Créée en 2017 par cinq camarades, Abdou Khadre Diop, Cheikh Abatalib Diassé, Thierno Diop, Moustapha Diop et Serigne Mbacké Coly, OwnLabs est né d’un constat simple : l’absence de travaux pratiques dans le cursus scolaire sénégalais. A l’origine du projet, une anecdote révélatrice. « Une amie est venue chez moi. J’avais mon multimètre [appareil de mesures électriques] sur la table et elle m’a demandé ce que c’était. Elle était en informatique à l’ESP et avait fait un bac scientifique, mais elle n’en avait jamais touché », se souvient Abdou. Rapidement, l’équipe se rend compte que beaucoup de leurs camarades n’ont vu d’expériences chimiques et physiques que sous forme de schémas tracés à la craie au tableau.

« L’Etat n’a pas les moyens de fournir du matériel à un nombre croissant d’élèves, poursuit l’étudiant. On a voulu remédier au problème, mais, sachant qu’un laboratoire coûte environ 15 millions de francs CFA [près de 23 000 euros], on a cherché un autre moyen. La vidéo n’est pas assez réaliste pour comprendre un phénomène physique. Le premier réflexe, c’est de toucher, manipuler, interagir. La réalité virtuelle permet de se tromper pour apprendre. »

Prix Orange et Ericsson

L’équipe travaille jour et nuit pour donner vie à son laboratoire virtuel. Les jeunes informaticiens formalisent toutes les expériences du programme sénégalais, de la synthèse de l’eau à la saponification en passant par le glissement d’un solide sur un plan incliné. Ils créent une vue détaillée d’une cellule animale, modélisent les composants ou les achètent à des banques de données. « C’est dur de bosser sur le projet en même temps que l’école. On a des travaux à rendre et il y a beaucoup de zéros qui tombent ! », lance Abdou.
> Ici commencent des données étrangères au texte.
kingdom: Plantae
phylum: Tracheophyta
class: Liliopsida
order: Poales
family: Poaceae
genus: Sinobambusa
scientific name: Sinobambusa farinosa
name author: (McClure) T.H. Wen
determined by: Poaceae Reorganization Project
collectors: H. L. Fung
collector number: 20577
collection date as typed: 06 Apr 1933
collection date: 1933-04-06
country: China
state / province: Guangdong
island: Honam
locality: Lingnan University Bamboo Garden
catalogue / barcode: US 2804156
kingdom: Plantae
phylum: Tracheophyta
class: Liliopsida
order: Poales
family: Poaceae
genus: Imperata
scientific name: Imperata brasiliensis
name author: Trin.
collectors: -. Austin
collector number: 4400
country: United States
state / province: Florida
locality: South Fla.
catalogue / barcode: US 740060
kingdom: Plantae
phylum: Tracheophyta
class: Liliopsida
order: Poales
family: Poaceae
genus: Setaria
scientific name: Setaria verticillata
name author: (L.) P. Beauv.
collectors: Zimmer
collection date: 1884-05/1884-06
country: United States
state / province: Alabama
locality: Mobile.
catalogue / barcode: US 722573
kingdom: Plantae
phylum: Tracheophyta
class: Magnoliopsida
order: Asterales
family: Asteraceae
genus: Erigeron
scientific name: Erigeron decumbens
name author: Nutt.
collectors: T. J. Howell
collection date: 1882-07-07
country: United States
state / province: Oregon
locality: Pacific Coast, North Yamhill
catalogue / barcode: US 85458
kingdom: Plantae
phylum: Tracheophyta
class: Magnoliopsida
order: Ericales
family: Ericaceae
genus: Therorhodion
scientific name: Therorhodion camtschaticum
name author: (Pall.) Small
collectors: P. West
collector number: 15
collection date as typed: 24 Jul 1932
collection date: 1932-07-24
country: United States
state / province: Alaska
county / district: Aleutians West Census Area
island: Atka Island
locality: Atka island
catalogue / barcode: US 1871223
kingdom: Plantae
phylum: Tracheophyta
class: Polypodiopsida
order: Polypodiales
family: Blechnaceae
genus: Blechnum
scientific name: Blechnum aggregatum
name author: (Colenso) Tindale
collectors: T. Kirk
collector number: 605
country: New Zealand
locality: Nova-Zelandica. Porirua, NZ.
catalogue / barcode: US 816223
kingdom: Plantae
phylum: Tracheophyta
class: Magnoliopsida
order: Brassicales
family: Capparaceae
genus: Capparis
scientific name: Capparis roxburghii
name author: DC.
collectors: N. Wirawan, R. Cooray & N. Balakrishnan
Mais en octobre 2017, leurs efforts paient. OwnLabs gagne le Prix Orange de l’entrepreneur social, décrochant 5 millions de francs CFA et un accompagnement juridique qui leur permet de breveter le logiciel. Puis tout va très vite. Le même mois, ils sont au Digital Show de Dakar. En décembre, sur 1 444 équipes universitaires représentant 107 pays, ils sont parmi les quatre finalistes invités aux Ericsson Innovation Awards, à Stockholm. Le visa pour la Suède, difficile à obtenir, nécessitera un mot du gouvernement. « Trois jeunes Africains qui vont en Europe pour un concours technologique ? Encore beaucoup de monde trouve ça louche », souffle Abdou.

Arrivés avec deux jours de retard, épuisés, ils impressionnent malgré tout le jury. Face à eux, des adversaires coriaces. Des Américains de Stanford ont créé un algorithme pour détecter les intox médiatiques. Des Chinois proposent un service basé sur la blockchain pour assurer des produits en ligne. Des Indiens ont élaboré un nouveau système de politique de confidentialité. Mais OwnLabs convainc et remporte les 25 000 euros du prix. Leur succès remonte jusqu’au sommet de l’Etat et le président Macky Sall fait un communiqué pour célébrer leur victoire. Puis, au salon Viva Tech de Paris, en mai, ils sont abordés par Google, EDF et de nombreuses universités qui leur proposent des partenariats.

Ambition panafricaine

Le projet n’en est qu’à sa phase de test. « Nous espérons proposer une première version gratuite dès septembre », affirme Abdou. Il suffira alors de posséder un smartphone pour télécharger l’application. Quant à l’expérience en réalité virtuelle, il faudra attendre une version payante, quelques mois plus tard. « Nous allons proposer à des entreprises et à des ONG un système de sponsorisation d’élèves ou d’écoles, explique Abdou. Elles pourront louer des kits de réalité virtuelle pour 5 500 francs CFA par mois et par personne [8,40 euros]. Nous étudions aussi la possibilité de créer des salles informatiques dédiées dans certains établissements. »

L’équipe souhaite que tous les élèves sénégalais puissent, dans quelques années, avoir accès à des expériences au plus près de la réalité. « Puis nous étendrons le modèle à tout le continent, car les besoins sont importants, appuie Abdou. Mais avant de m’occuper des études des autres, il faut que je réussisse les miennes. » Dans un mois, c’est les examens, et l’équipe à quelques zéros à rattraper.